Passage fourni>
::::::

Le projet de loi doit indiquer qu’à l’étape de la mise en liberté provisoire, le tribunal est tenu de prendre en compte le fait que le plaignant est une femme, une fille ou une personne 2SLGBTQQIA autochtone, rien de moins. Cette information doit être présentée au juge pour que celui-ci prenne une décision appropriée en matière de mise en liberté ou de détention. Monsieur le président, sénatrices et sénateurs, des membres de la famille et des survivants ont témoigné de cas — trop fréquents — où des personnes accusées ont été remises en liberté dans la collectivité sans qu’il y ait de protection adéquate pour le plaignant et sa famille. Celles-ci en ont conclu qu’on dévaluait encore davantage leur vie et leur sécurité, ainsi que la sécurité de la collectivité dans son ensemble.
Ensuite, lorsqu’un plaignant est une femme, une fille ou une personne 2SLGBTQQIA autochtone, cela doit être considéré comme un facteur aggravant lors de la détermination de la peine. Voilà qui doit être inclus à l’article 718.2 du Code criminel. Il n’en faut pas moins pour protéger les femmes, les filles et les personnes 2SLGBTQQIA autochtones. Sinon, on en conclut que le système de justice pénale ne se soucie pas de leur sécurité.
De plus, lorsqu’il y a décès d’une femme, d’une fille ou d’une personne 2SLGBTQQIA autochtone, cela doit être considéré comme un meurtre au premier degré en vertu du paragraphe 231(4) du Code criminel. Voilà ce qu’il faut, rien de moins, pour protéger les femmes, les filles et les personnes 2SLGBTQQIA autochtones. Toute mesure moindre échouera à protéger la valeur de leur vie dans notre société.
Ces changements doivent être apportés à l’étape de l’inculpation, mais surtout à l’étape de la détermination de la peine, bien sûr, pour maintenir les principes de dénonciation et de dissuasion tout en préservant la valeur de la vie.
Dans notre nation, nous avons déjà affirmé clairement dans le Code criminel que la dénonciation et la dissuasion sont à prendre en considération avant toute chose lors de la détermination de la peine, lorsqu’il y a des enfants en cause, lorsque les plaignants sont membres de la police ou du système judiciaire et, ajouterais-je, lorsque la victime est un chien d’assistance policière ou militaire. Monsieur le président, sénatrices et sénateurs, je crois qu’il est clair que les femmes, les filles et les personnes 2SLGBTQQIA autochtones méritent au moins la même protection, voire une plus grande protection, que les chiens d’assistance policière ou militaire.
J’ai écouté très attentivement les interventions du 2 mai et je partage les préoccupations de la sénatrice Dyck. Elle a souligné qu’une analyse comparative entre les sexes avait été effectuée au sujet des modifications proposées au Code criminel, à la LSJPA et à d’autres lois, mais qu’aucune analyse n’avait été effectuée selon l’optique des femmes, des filles et des personnes 2SLGBTQQIA autochtones. Comme la sénatrice, je trouve cela très décevant, surtout à la lumière de cette tragédie nationale et de la responsabilité nationale qui nous incombe.
Monsieur le président, sénatrices et sénateurs, je vous remercie de m’avoir invitée à m’adresser à vous aujourd’hui. Je cède maintenant la parole à ma collègue, la commissaire Robinson, car je suis certaine d’avoir omis certains points.

::::::

Données>

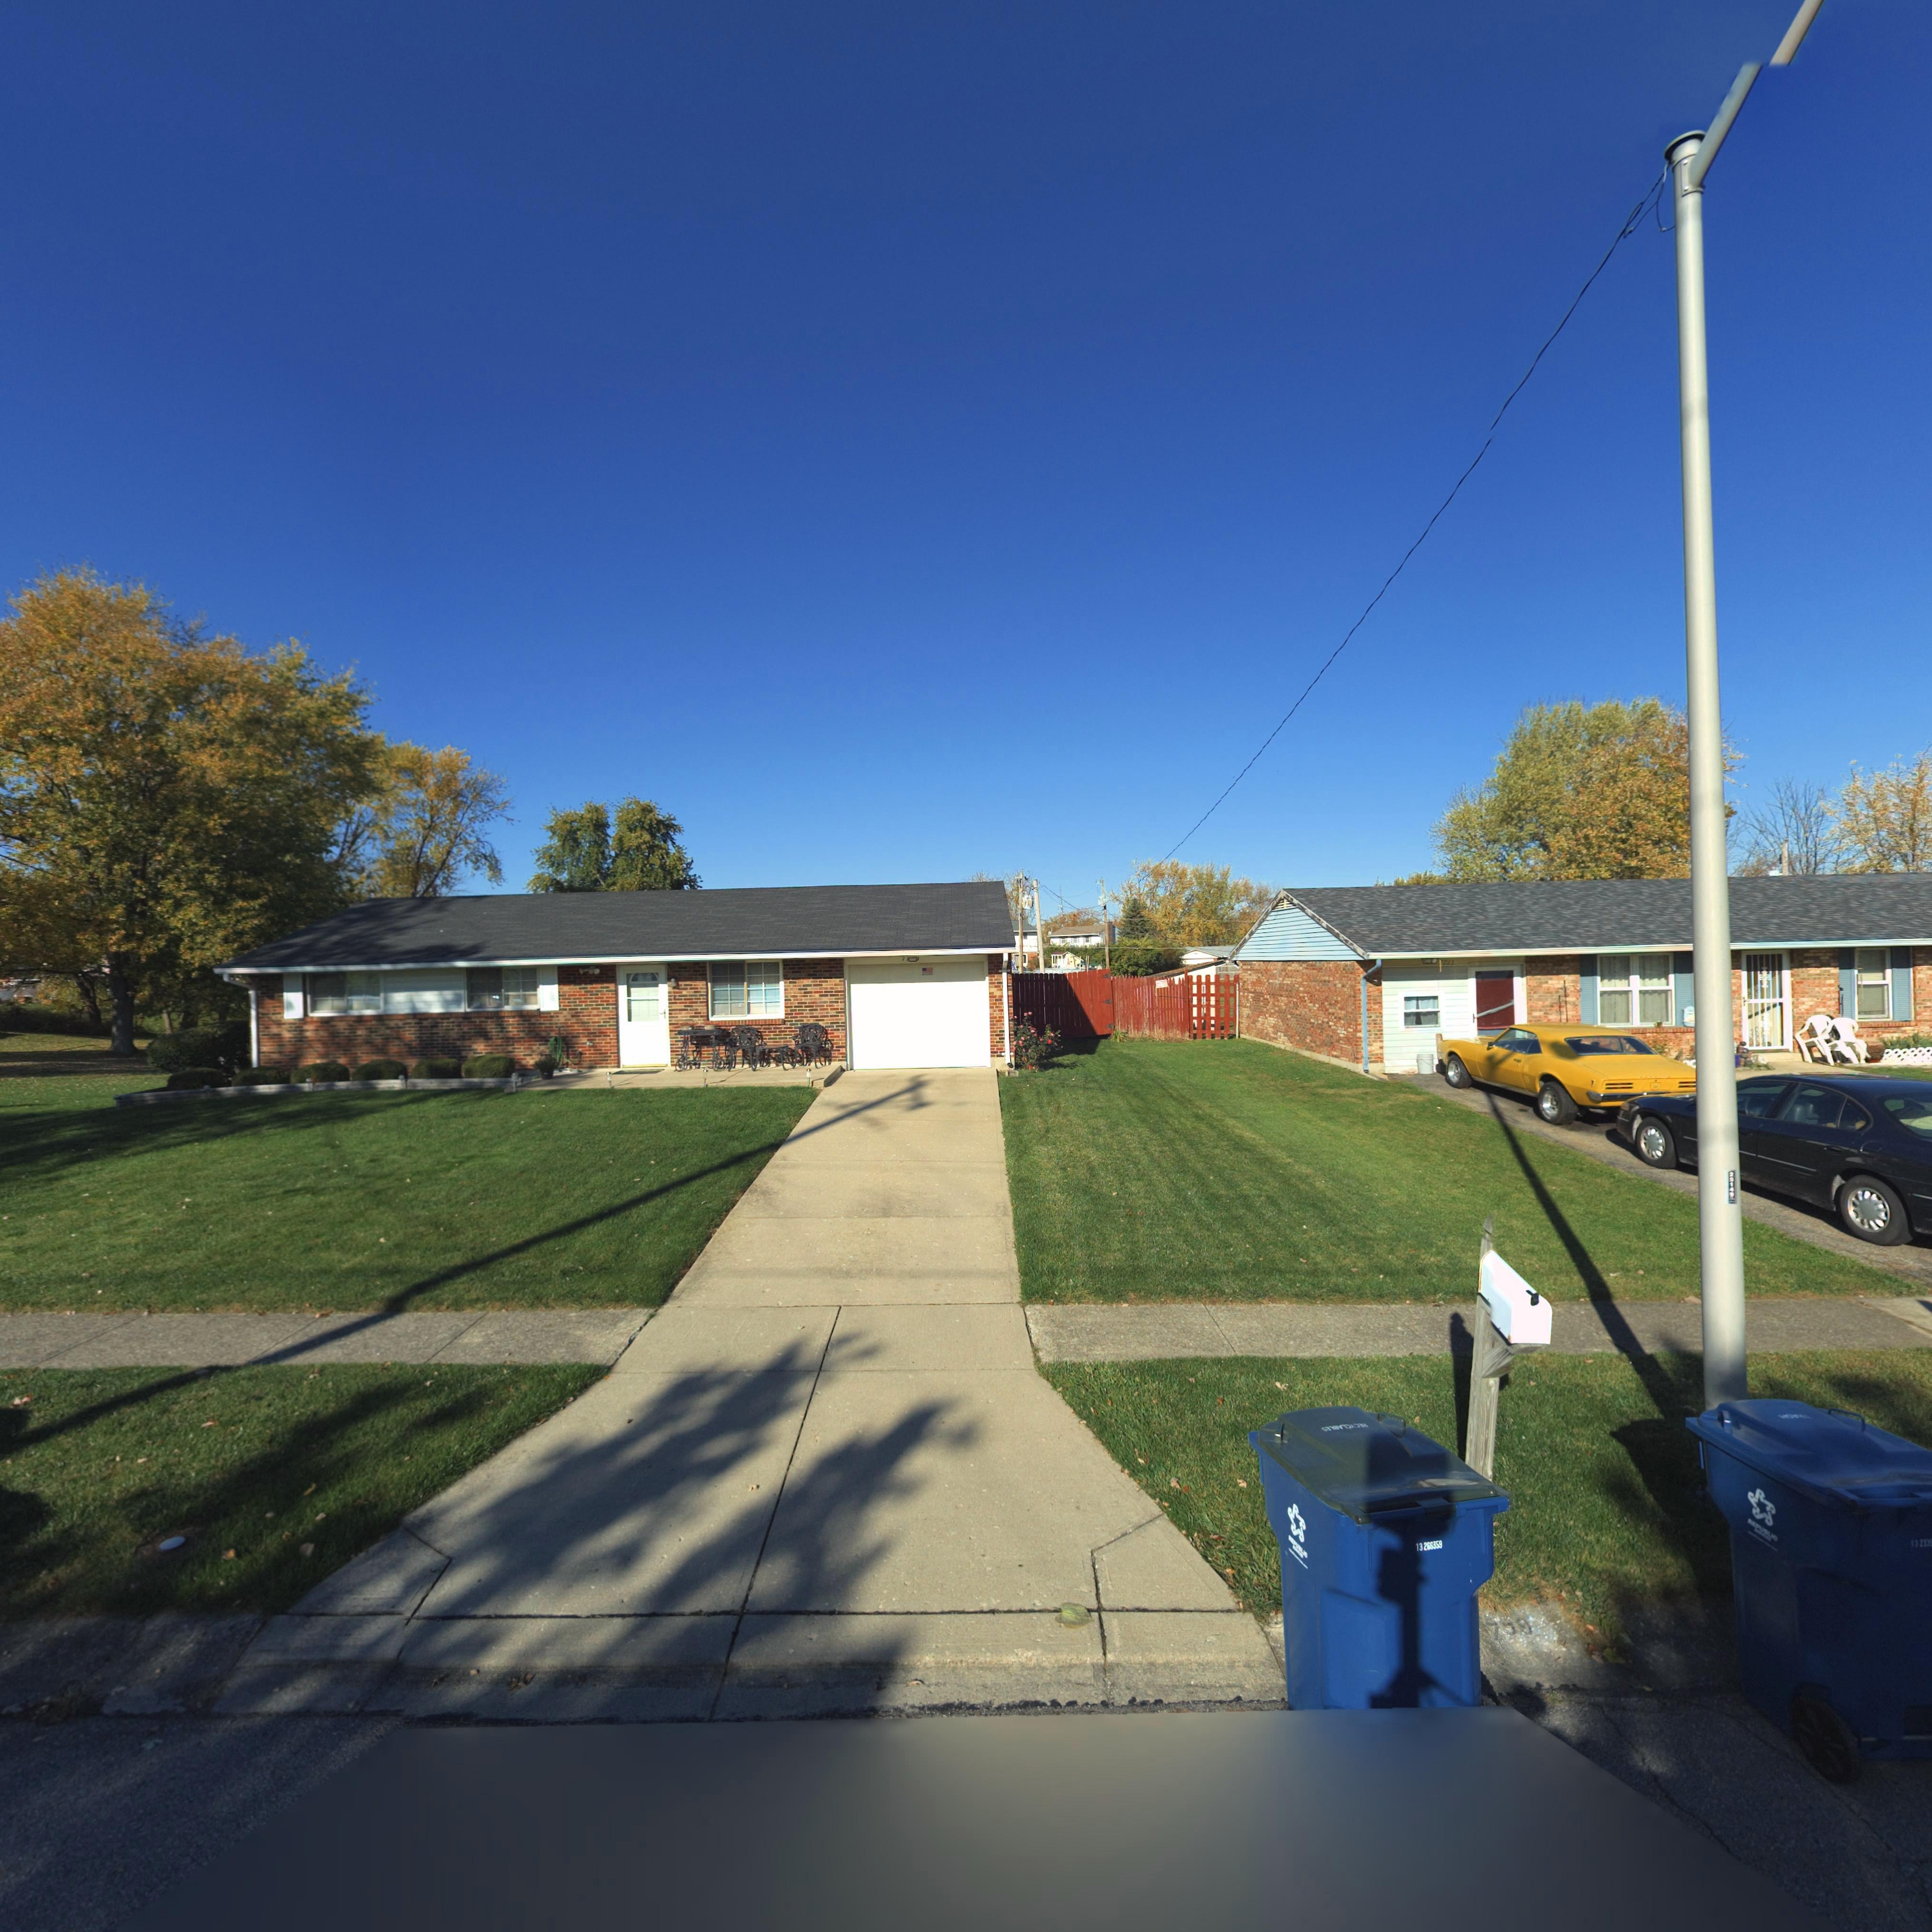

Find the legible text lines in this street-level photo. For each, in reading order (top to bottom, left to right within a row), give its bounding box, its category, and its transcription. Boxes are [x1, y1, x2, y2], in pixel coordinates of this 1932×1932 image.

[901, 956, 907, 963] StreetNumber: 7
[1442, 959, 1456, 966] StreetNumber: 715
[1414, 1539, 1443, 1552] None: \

::::::

Veuillez indiquer, d'après le passage fourni, dans quel article du Code criminel le facteur aggravant lié à la détermination de la peine doit être inclus. La liste n'a aucun rôle dans ce travail.

Réponse attendue> L'article 718.2 du Code criminel.